ABCD … English alphabet, which is one of most usable alphabets in the world as many people are using it. Actually this English is a language of West Germanic, related to Scots, Dutch, Frisian and German. And it is with a significant amount of vocabulary from Old Norse, Norman French, Latin and Greek, and loanwords from many other languages also. It is said that approximately 341 million people are speaking English as their native language. As a second language, there are about 267 million speak this English in over 104 countries. Some of countries are UK, Ireland, USA, Canada, Australia, New Zealand, South Africa, American Samoa, Anguilla, Antigua and Barbuda, Aruba, Bahamas, Barbados, Belize, Bermuda, Botswana, British Indian Ocean Territory, British Virgin Islands, Brunei, Cameroon, Canada, Cayman Islands, and the Cook Islands.
When we look into the history of English, it runs to 5th Century AD. It had grown from Germanic languages. But Angles, Saxons, Jutes and other Germanic Tribes had brought this to Britain. So that language was called as Anglo-Saxon or Old English. And it was began to act in writing during the 5th century AD.
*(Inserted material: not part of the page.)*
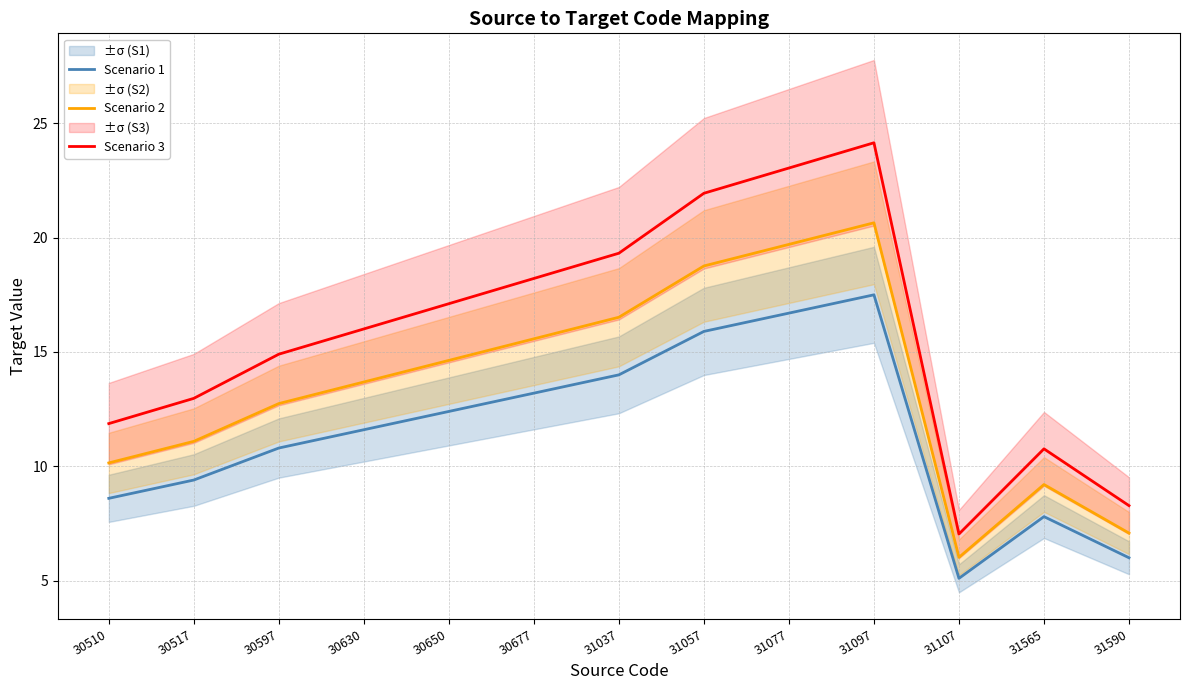

How many lines are shown in the chart?

3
With passing time, the printing was introduced by Britain in around 1469 by William Caxton. Then then in 1604, the first English dictionary was published by Robert Cawdrey’s Table Alphabeticall. Before 17th century, English spread from England to Wales, Scotland and other parts of the British Isles, and also to Ireland only. But from 17th century onwards, it was spread to other parts of the world via trade and colonization. That’s how modern English – abcd came to use. Even in Sri Lanka, we are using abcd – English alphabet as our second language. So, it is essential to know the abcd English alphabet. And abcd is useful to teach our kids the English language since their childhood.
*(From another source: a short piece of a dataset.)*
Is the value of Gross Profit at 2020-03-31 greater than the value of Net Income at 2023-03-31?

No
ABCD – Modern English Alphabet
A B C D E F G H I J K L M
N O P Q R S T U V W X Y Z
Even using same English letters – abcd, there is a different of pronunciations from country to country. The vowels and diphthongs used in standard varieties of English spoken in the USA, Australia, England, Canada, Ireland, New Zealand, South Africa, Scotland and Wales. The significant different comes from the vowel sounds.